In the near future, he hopes to have door hangers that the officers would leave at addresses around a raided house to alert the neighbor about what took place and direct them to online surveys.
How to cool hot spots
Another strategy police are using is based on a plan that reduced gun violence in Dallas. The strategy involves identifying crime "hot spots." But it's not about blanketing an entire neighborhood with police and pulling over everyone driving in a zone, Gramaglia said. Instead, police are looking at highly granular data – down to the block.
"We've put the entire city into 500-foot-by-500-foot grids. We have an overlay grid over the city and and then look at them by individual districts. We are looking at shootings and shots fired and other gun crimes within those grids. We're looking at 90-day trends and we're looking to see where those hot spots are developing," Gramaglia said.
They look at what time those crimes are happening and who they involved.
When the hot spots become evidence in those small areas, each district directs officers – if they're not in the midst of responding to 911 calls – to go to one of those locations.
"We're telling them to go to these grids for 10 to 15 minutes per hour. Park, put your flashers on, get out of the car and start networking and engaging," Gramaglia said. "You make your presence known. ... If there's a gang house or if there's a drug house, we're parked in front of that and we just disrupted their activities for those 10 to 15 minutes we're going to be there. Then we're going to come back later."

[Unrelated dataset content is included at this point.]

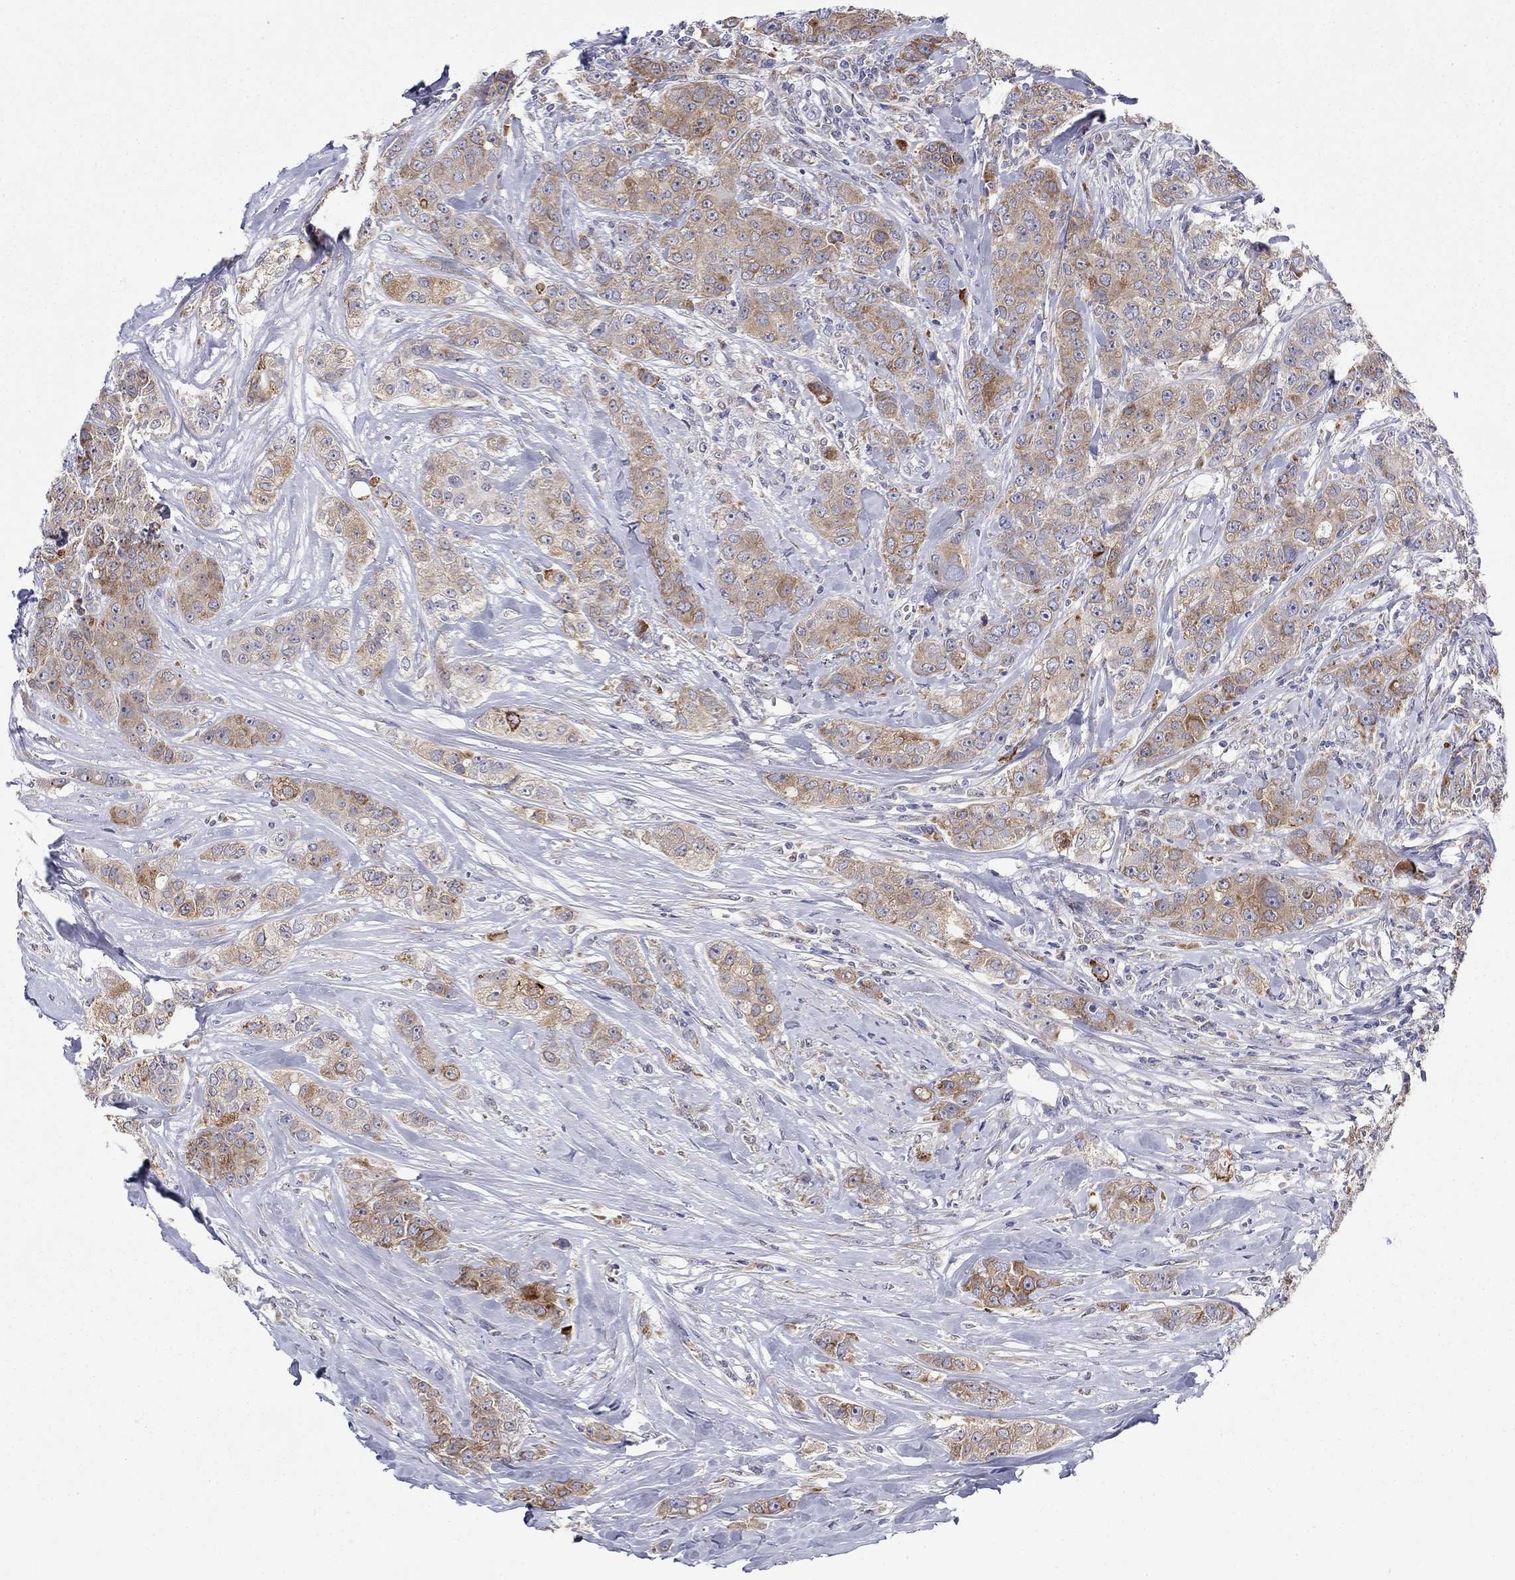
{"staining": {"intensity": "moderate", "quantity": ">75%", "location": "cytoplasmic/membranous"}, "tissue": "breast cancer", "cell_type": "Tumor cells", "image_type": "cancer", "snomed": [{"axis": "morphology", "description": "Duct carcinoma"}, {"axis": "topography", "description": "Breast"}], "caption": "IHC of breast cancer exhibits medium levels of moderate cytoplasmic/membranous staining in about >75% of tumor cells. Nuclei are stained in blue.", "gene": "QRFPR", "patient": {"sex": "female", "age": 43}}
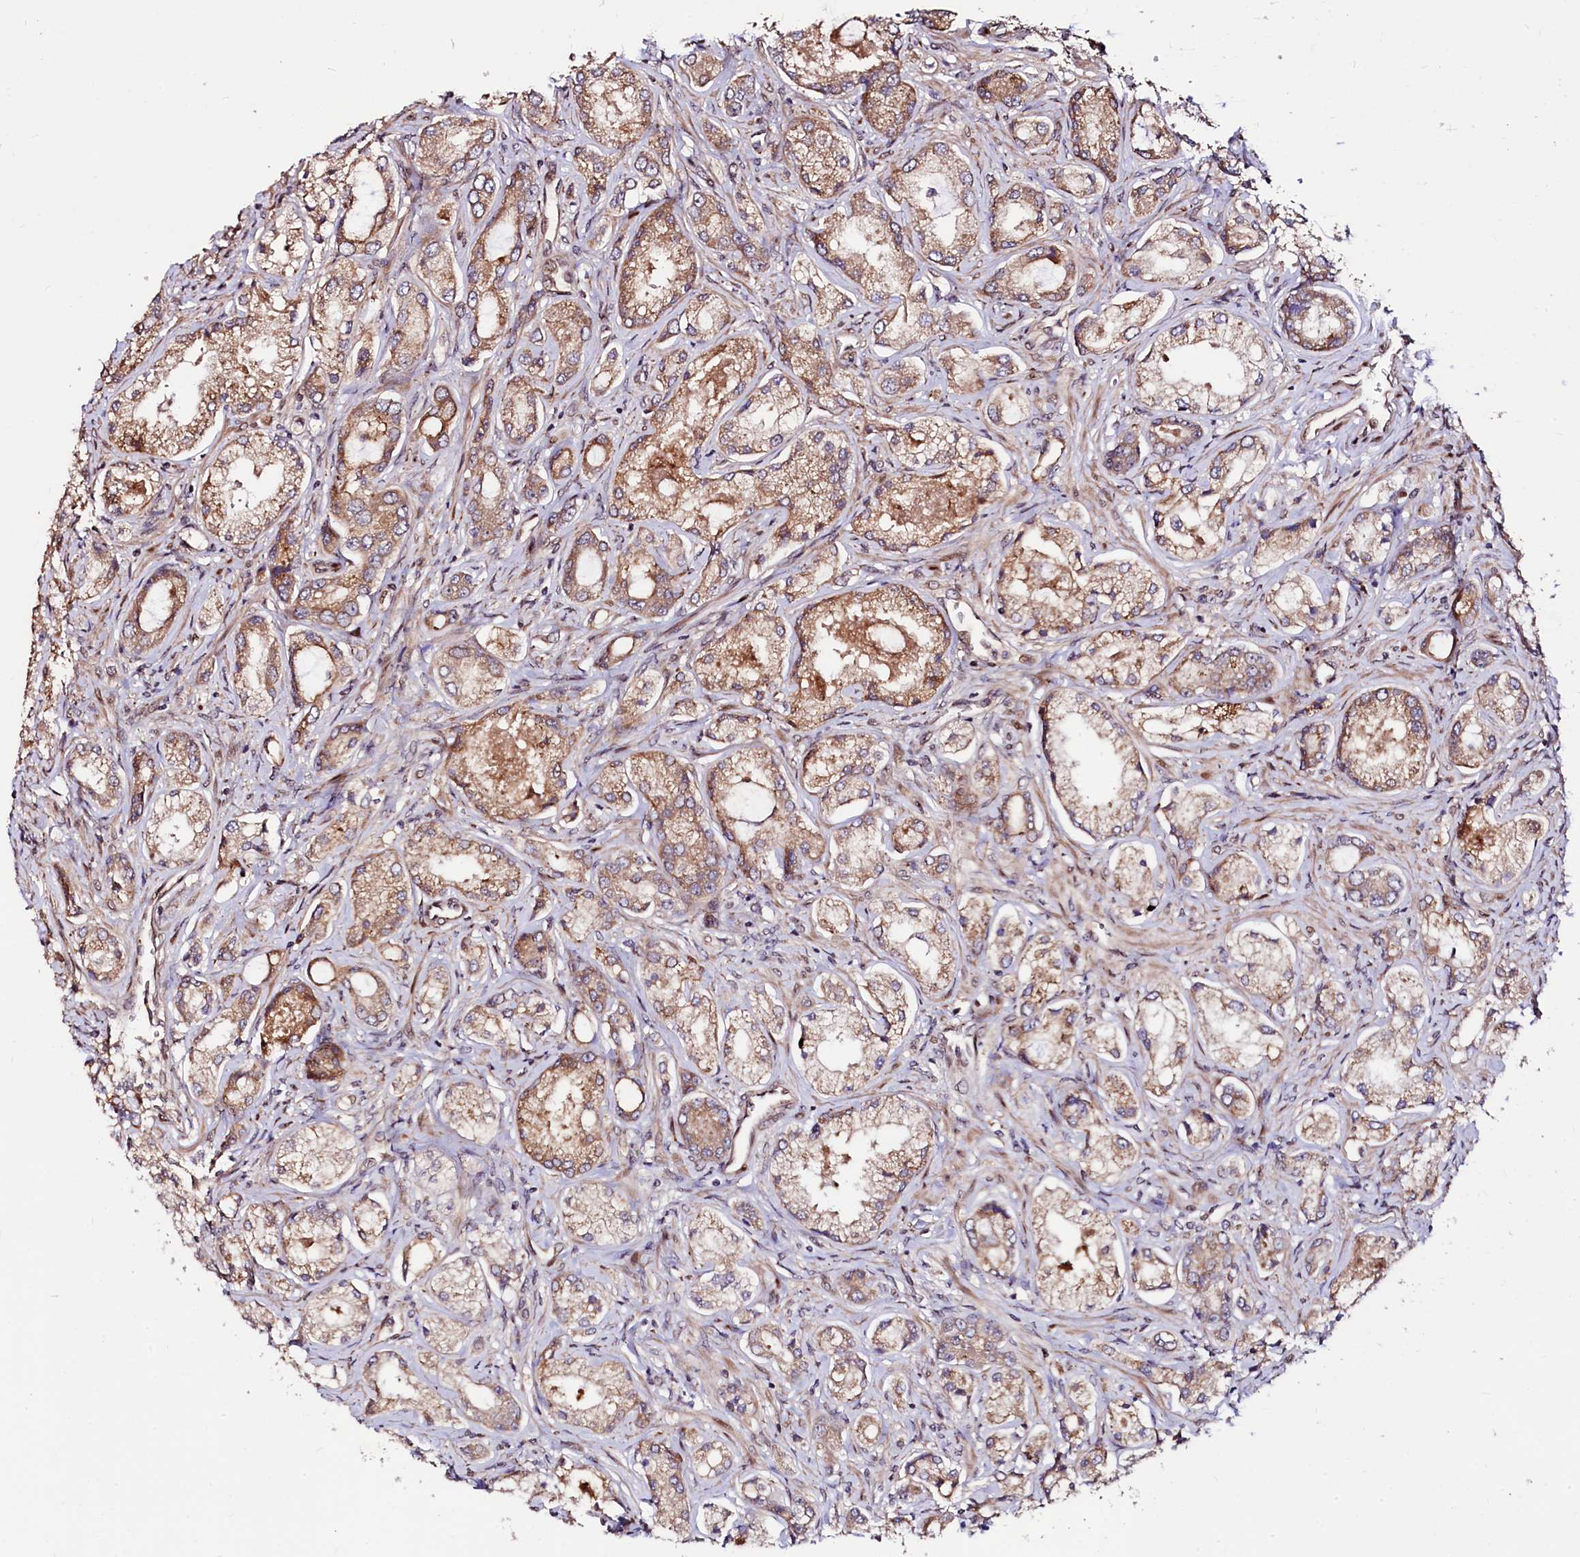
{"staining": {"intensity": "moderate", "quantity": ">75%", "location": "cytoplasmic/membranous"}, "tissue": "prostate cancer", "cell_type": "Tumor cells", "image_type": "cancer", "snomed": [{"axis": "morphology", "description": "Adenocarcinoma, Low grade"}, {"axis": "topography", "description": "Prostate"}], "caption": "High-power microscopy captured an immunohistochemistry (IHC) histopathology image of adenocarcinoma (low-grade) (prostate), revealing moderate cytoplasmic/membranous positivity in approximately >75% of tumor cells.", "gene": "C5orf15", "patient": {"sex": "male", "age": 68}}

The goal is to deter crime, so patrol officers aren't expected to make arrests – unless a crime takes place, Gramaglia said. "Then by all means they're going to do it."
The method can work for other kinds of crimes too, such as robberies or even loitering, he said.
"We recently had some robberies in a district and the chief took the initiative and started doing directed patrols. We knew who it was. There was a couple of juveniles that were doing robberies a few days in a row and we got over there, and you know, the robberies have stopped," Gramaglia said.